Finally, in a post-recession era of crumbling investments and hesitant donors, Patterson here, too, has redrawn the map of the status quo, this time in terms of evangelical fundraising. At a time when Christian schools without sports programs and minimal endowments are closing their doors, Patterson has seen exponential growth for his school in every category of giving.

The simple fact is that if, with the aid of Marty McFly’s Back to the Future time machine, we were able to go back 40 years and alter the future impact of Paige Patterson on theological education and return to 2015 as observers, those of us trained in Southern Baptist schools or serving now in theological education would not recognize our world or ourselves in it. The truth is that as Southern Baptist colleges and seminaries prosper today, it is in large part due to the fact that we are able to see more clearly and do our ministry more effectively having built upon the transformative work of Paige Patterson.

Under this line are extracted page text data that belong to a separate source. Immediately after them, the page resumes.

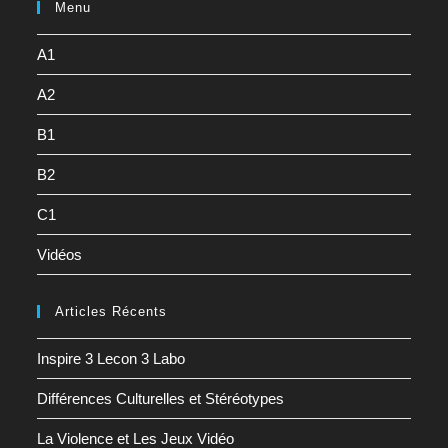
Menu
A1
A2
B1
B2
C1
Vidéos
Articles Récents
Inspire 3 Lecon 3 Labo
Différences Culturelles et Stéréotypes
La Violence et Les Jeux Vidéo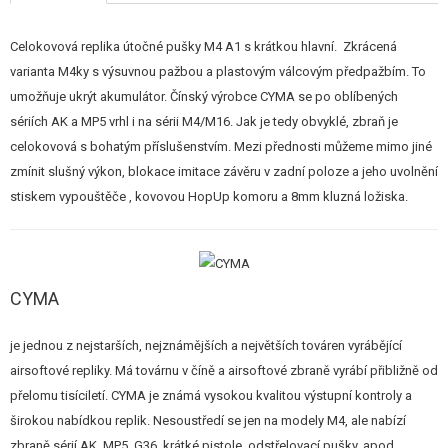
STAVEBNICE, MODELY
Celokovová replika útočné pušky M4 A1 s krátkou hlavní. Zkrácená
REKLAMNÍ PŘEDMĚTY
varianta M4ky s výsuvnou pažbou a plastovým válcovým předpažbím. To
umožňuje ukrýt akumulátor. Čínský výrobce CYMA se po oblíbených
POŠKOZENÉ, POUŽITÉ ZBOŽÍ
sériích AK a MP5 vrhl i na sérii M4/M16. Jak je tedy obvyklé, zbraň je
celokovová s bohatým příslušenstvím. Mezi přednosti můžeme mimo jiné
NOVINKY
zmínit slušný výkon, blokace imitace závěru v zadní poloze a jeho uvolnění
stiskem vypouštěče , kovovou HopUp komoru a 8mm kluzná ložiska.
SLEVY, AKCE
KONTAKT
CYMA
je jednou z nejstarších, nejznámějších a největších továren vyrábějící
airsoftové repliky. Má továrnu v číně a airsoftové zbraně vyrábí přibližně od
přelomu tisíciletí. CYMA je známá vysokou kvalitou výstupní kontroly a
širokou nabídkou replik. Nesoustředí se jen na modely M4, ale nabízí
zbraně sérií AK, MP5, G36, krátké pistole, odstřelovací pušky..apod.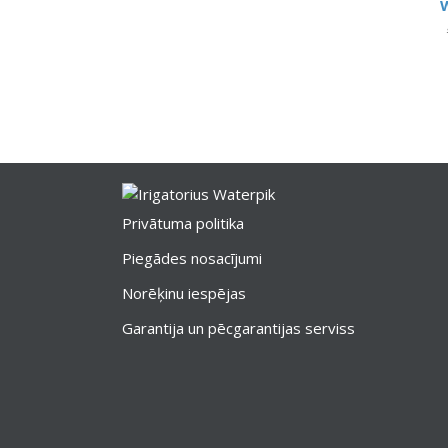
Privātuma politika
Piegādes nosacījumi
Norēķinu iespējas
Garantija un pēcgarantijas serviss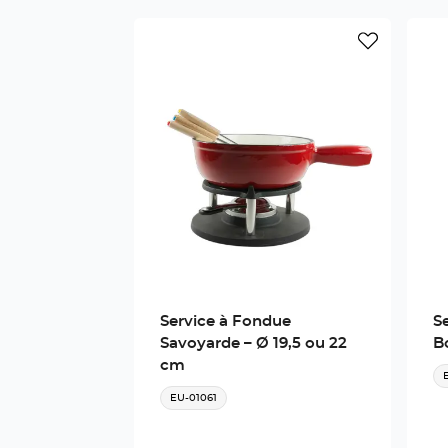
Service à Fondue
S
Savoyarde – Ø 19,5 ou 22
B
cm
EU-01061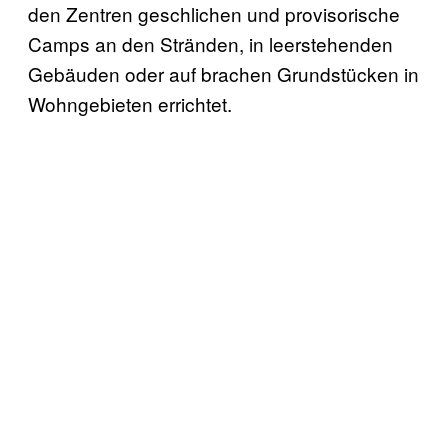
den Zentren geschlichen und provisorische
Camps an den Stränden, in leerstehenden
Gebäuden oder auf brachen Grundstücken in
Wohngebieten errichtet.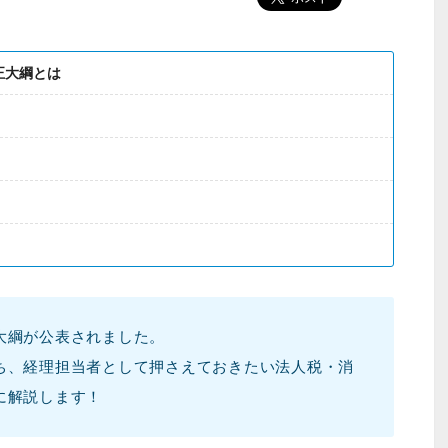
正大綱とは
正大綱が公表されました。
ち、経理担当者として押さえておきたい法人税・消
に解説します！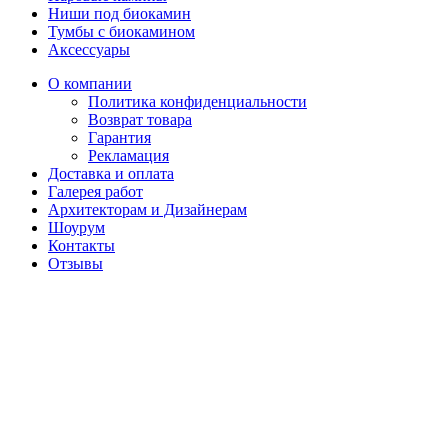
Ниши под биокамин
Тумбы с биокамином
Аксессуары
О компании
Политика конфиденциальности
Возврат товара
Гарантия
Рекламация
Доставка и оплата
Галерея работ
Архитекторам и Дизайнерам
Шоурум
Контакты
Отзывы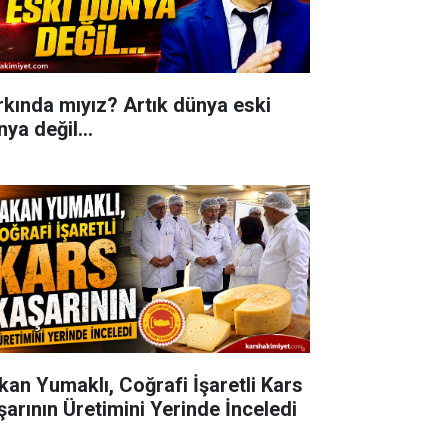
rkında mıyız? Artık dünya eski
ya değil...
kan Yumaklı, Coğrafi İşaretli Kars
şarının Üretimini Yerinde İnceledi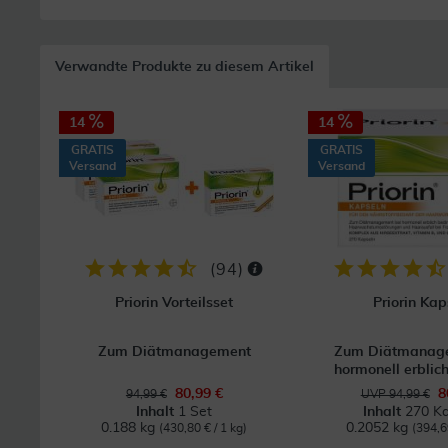
Verwandte Produkte zu diesem Artikel
14
14
GRATIS
GRATIS
Versand
Versand
(
94
)
Priorin Vorteilsset
Priorin Kap
Zum Diätmanagement
Zum Diätmanage
hormonell erblich
80,99 €
8
94,99 €
UVP 94,99 €
Inhalt
1 Set
Inhalt
270 Ka
0.188 kg
0.2052 kg
(430,80 € / 1 kg)
(394,6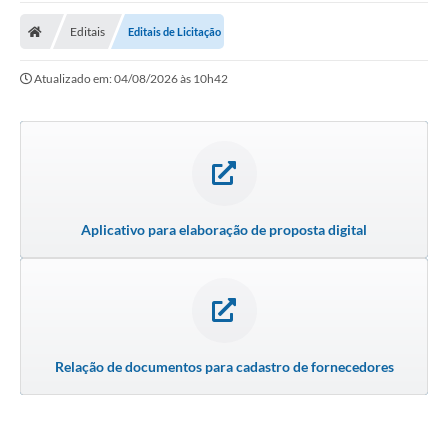
A Prefeitura
Editais
Editais de Licitação
A Nossa Cidade
Atualizado em: 04/08/2026 às 10h42
SECRETARIA E DEPARTAMENTOS
Planos Municipais
SIC
Transparência
Aplicativo para elaboração de proposta digital
Editais
Diário Oficial
Contato
Serviços
Relação de documentos para cadastro de fornecedores
Defesa Civil
Fale com o Prefeito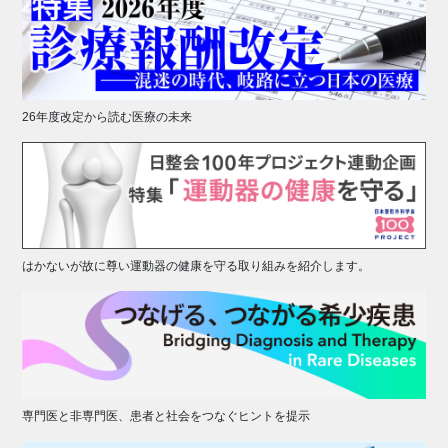
26年度改定から読む医療の未来
はかないが故に尊い運動器の健康を守る取り組みを紹介します。
専門医と非専門医、患者と社会をつなぐヒントを提示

In Paul’s letter to the Philippians, he instructs those believers to “honor such men” who have served God and the Gospel well (Philippians 2:29). On the occasion of 40 years as a president, Patterson’s decades of service are worth contemplating, imitating and honoring. How grateful I and many others are for the privilege of standing on the shoulders of this giant. Any strides forward in theological education today are due in large part to Patterson’s four-plus decades of transformative leadership.

Congratulations, President Patterson.